While there exist a few software tools that implement ad-hoc solutions usable for some aspects of this interoperability challenge, there is no systematic work to provide well-understood algorithms and data management techniques that can be employed in such scenarios. The overall goal of the project is to fill this gap. More specifically, the aim of the project is to develop and investigate approaches, including algorithms and techniques, to integrate graph-data systems as members of a federated system that can perform workloads of queries and analysis algorithms transparently over the federation members.

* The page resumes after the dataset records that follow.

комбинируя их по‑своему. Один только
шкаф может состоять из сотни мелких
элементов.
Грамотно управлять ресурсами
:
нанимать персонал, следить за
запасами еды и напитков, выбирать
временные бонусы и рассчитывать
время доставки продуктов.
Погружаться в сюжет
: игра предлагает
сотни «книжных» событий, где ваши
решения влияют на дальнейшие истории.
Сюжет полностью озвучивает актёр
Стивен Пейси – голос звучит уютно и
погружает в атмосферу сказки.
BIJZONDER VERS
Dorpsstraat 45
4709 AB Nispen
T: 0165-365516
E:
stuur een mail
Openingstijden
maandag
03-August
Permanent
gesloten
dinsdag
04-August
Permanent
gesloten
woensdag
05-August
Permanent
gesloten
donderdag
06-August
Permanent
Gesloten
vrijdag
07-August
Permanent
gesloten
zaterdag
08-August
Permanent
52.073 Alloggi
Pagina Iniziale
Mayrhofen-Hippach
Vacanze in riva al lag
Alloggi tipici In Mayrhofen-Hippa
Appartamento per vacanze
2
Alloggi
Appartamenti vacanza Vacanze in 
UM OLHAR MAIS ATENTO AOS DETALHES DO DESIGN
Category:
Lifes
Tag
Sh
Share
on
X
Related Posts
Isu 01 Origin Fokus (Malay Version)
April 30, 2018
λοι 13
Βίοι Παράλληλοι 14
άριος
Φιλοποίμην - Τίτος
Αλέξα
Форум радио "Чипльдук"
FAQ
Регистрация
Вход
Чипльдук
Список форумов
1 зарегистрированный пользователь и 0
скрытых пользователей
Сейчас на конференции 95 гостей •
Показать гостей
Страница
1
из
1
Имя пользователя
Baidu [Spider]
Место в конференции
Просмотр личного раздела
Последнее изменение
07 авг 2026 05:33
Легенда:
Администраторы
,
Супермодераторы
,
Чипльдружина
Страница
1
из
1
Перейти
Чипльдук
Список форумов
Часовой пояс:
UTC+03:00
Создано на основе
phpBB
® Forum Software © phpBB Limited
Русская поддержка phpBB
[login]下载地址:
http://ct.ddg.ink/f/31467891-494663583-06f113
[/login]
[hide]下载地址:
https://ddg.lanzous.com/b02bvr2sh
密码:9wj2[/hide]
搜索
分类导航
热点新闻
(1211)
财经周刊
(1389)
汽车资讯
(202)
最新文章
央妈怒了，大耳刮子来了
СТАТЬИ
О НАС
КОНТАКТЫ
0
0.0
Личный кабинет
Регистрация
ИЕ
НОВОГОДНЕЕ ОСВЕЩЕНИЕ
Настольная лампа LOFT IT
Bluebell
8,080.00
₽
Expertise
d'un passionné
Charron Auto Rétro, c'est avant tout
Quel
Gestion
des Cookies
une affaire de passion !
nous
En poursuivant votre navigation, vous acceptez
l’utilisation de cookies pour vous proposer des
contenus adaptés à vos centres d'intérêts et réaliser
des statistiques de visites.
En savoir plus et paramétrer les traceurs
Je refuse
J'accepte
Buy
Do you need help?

To work on this project it is required to have background in both database technologies and Web technologies (i.e., having taken courses or other relevant experience), including a basic knowledge of graph databases and of techniques for building client-server Web applications. Other important properties for working on this project are good programming and problem analysis skills, and a desire to implement solutions into real-world systems and perform comprehensive experimentations.

Related work by our group: We have published first results that establish solid theoretical foundations related to the topic of the PhD project [1,2] and we are planning to continue this line of research. The PhD project is meant to complement this work from a systems research perspective. Other related projects that we are currently working on are i) the development of a performance benchmark for GraphQL server implementations and ii) the EU-funded SPIRIT project that aims to provide software tools for law-enforcement agencies to investigate connections between entities in various openly-accessible online data sources. Regarding the latter, our main contribution is the development of a novel storage and processing architecture for graph data as a basis for the SPIRIT tools, and the PhD student gets the opportunity to be involved in the conceptual and technical development of this critical component.

Collaborations and community: The supervisor has a wide international network of scientific collaborators that may be used by the PhD student to establish connections and to collaborate on specific aspects related to the PhD project. Additionally, the supervisor has contacts at some vendors of graph-data systems (such as Amazon's Neptune, Ontotext's GraphDB, Cambridge Semantics' AnzoGraph, Neo4j, ArangoDB) which may be leveraged to identify opportunities to apply some results of the PhD project in practice.

Official job announcement (including link to application form): https://liu.se/en/work-at-liu/vacancies?rmpage=job&rmjob=12147&rmlang=UK

[1] Olaf Hartig: Foundations to Query Labeled Property Graphs using SPARQL*. In Proceedings of the 1st International Workshop on Approaches for Making Data Interoperable (AMAR), Karlsruhe, Germany, September 2019.

[2] Olaf Hartig and Jan Hidders: Defining Schemas for Property Graphs by using the GraphQL Schema Definition Language. In Proceedings of the 2nd Joint International Workshop on Graph Data Management Experiences & Systems (GRADES) and Network Data Analytics (NDA) (GRADES-NDA'19), Amsterdam, Netherlands, June 2019.